The principle behind stop-start technology makes sense. Turn off your engine whilst it is not needed, for instance at red traffic lights, and you will save fuel and reduce emissions. However, at EA we wanted to know just how much of a difference it really makes and so we mined our database of 900 real on-road tests to find out.
First we looked at the test results from a VW Golf fitted with stop-start technology, crunched the numbers and found it spent 9% of our test idling, or rather in the off-mode. For this fairly typical diesel vehicle, 0.4g of CO2 is saved per second that the engine is switched off. Extrapolate this and, as the table below shows, drivers of this model do see some benefit from having engines equipped with stop-start technology.
During the official New European Drive Cycle (NEDC) the car spends 24% of the time idle. So when we ran our Golf data through this test the resultant fuel efficiency was supposedly even greater.
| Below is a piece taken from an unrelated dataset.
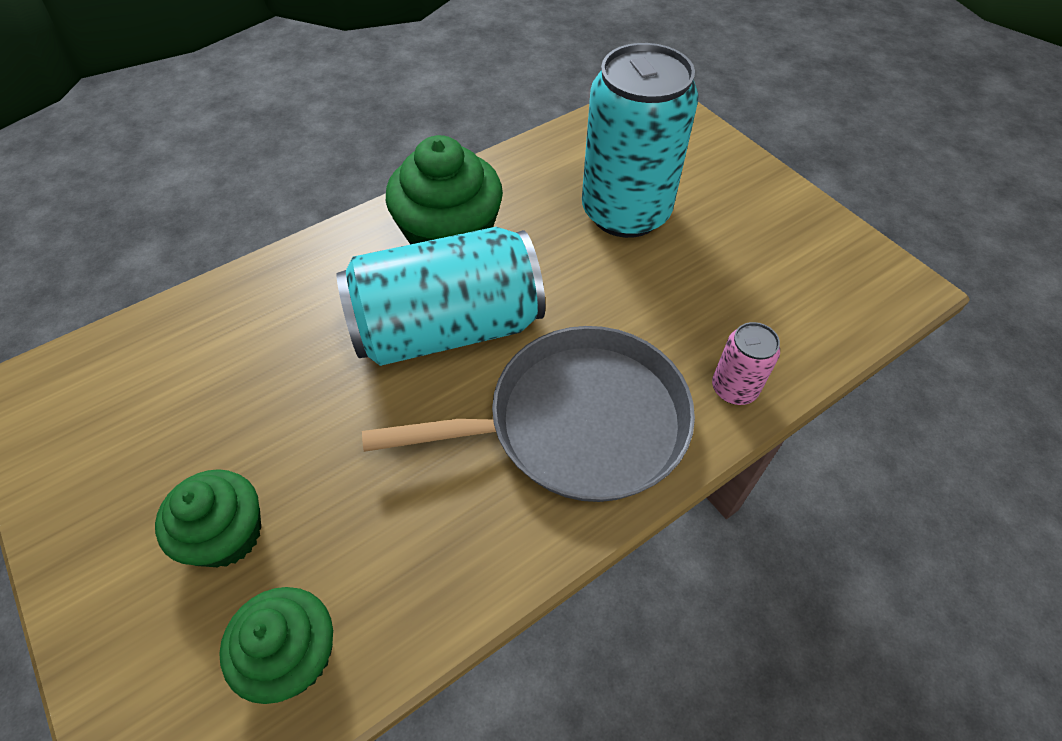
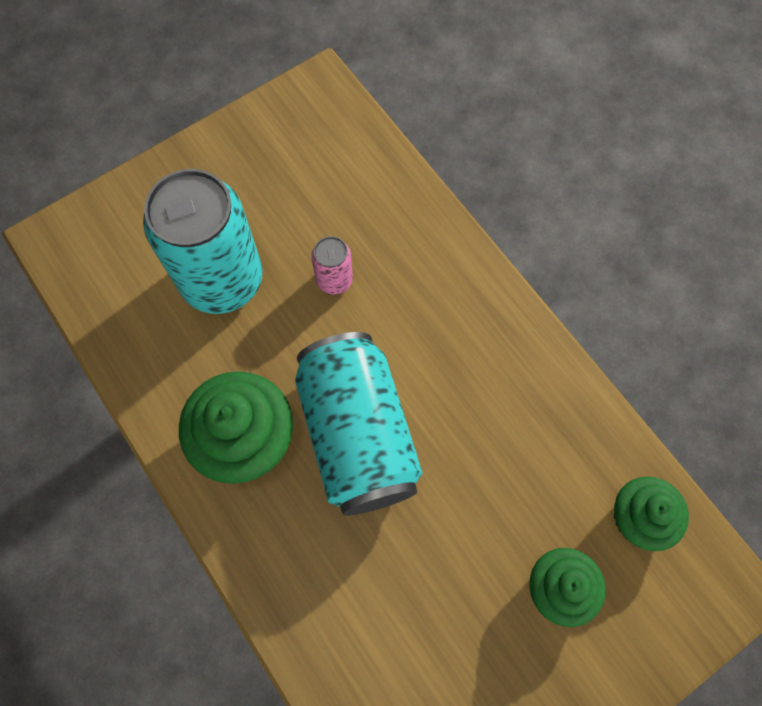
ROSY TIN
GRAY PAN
Admittedly, the analysis above only considers one vehicle and it is still based on a test cycle, albeit our real on-road cycle rather than in the lab. However, earlier this year for Channel 4’s Dispatches programme, EA fitted a data logger to a real driver’s car and tracked it for a week. Data from this real-world experiment showed that this Seat Alhambra spent 8% of its time idling. Very similar to the 9% of time the Golf was in off-mode but a far cry from the 24% anticipated by the official tests.
Interestingly, our data also shows that exhaust temperature drops by about 40% when the engine switches to the off-mode. When the engine re-starts the temperature quickly rises again. However, this can often coincide with a period of acceleration as the vehicle pulls away, which may mean higher NOx emissions. Thus careful thermal management strategies need to be employed by the manufacturers to ensure their exhaust after treatments are still effective against NOxemissions, which is something EA will be studying in more detail in the future.
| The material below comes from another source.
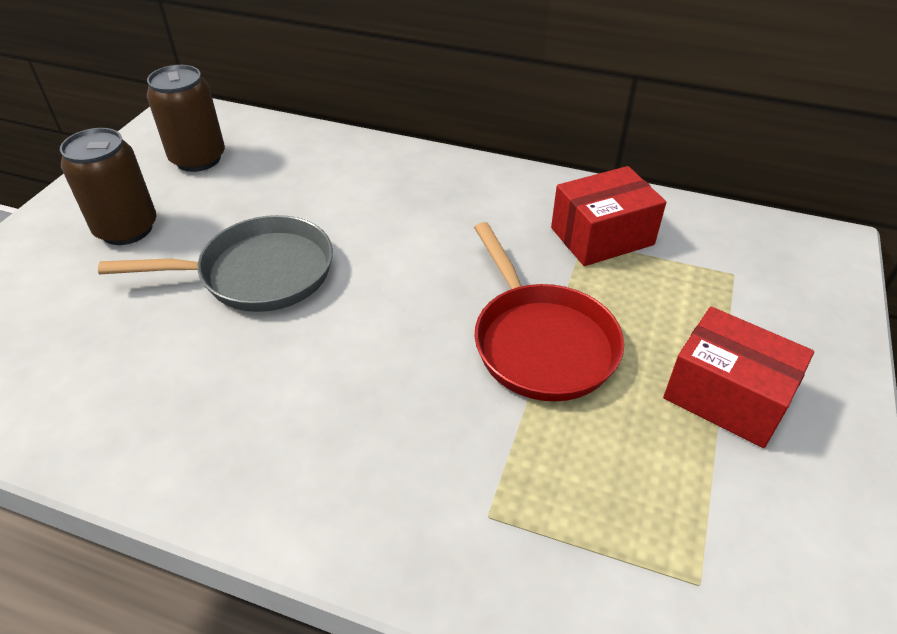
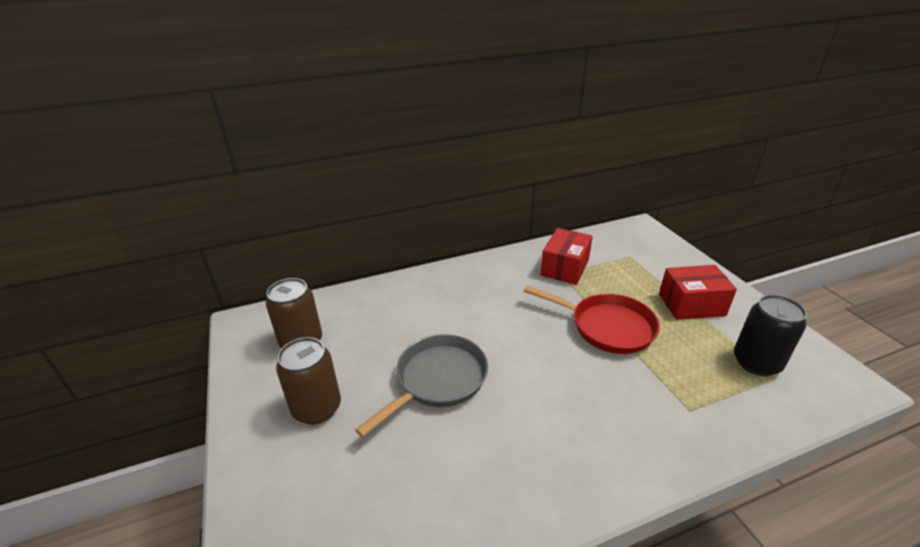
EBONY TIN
Stop-start technology is a particularly attractive proposition for manufacturers looking to achieve a high MPG result and low CO2 rating on the NEDC. Drivers will see some benefits, just not as much as published because the NEDC is flattering the result due to its high proportion of stationary time. So, if you can cope with the annoyance factor of having your engine switch off every time you pull up it is worth having.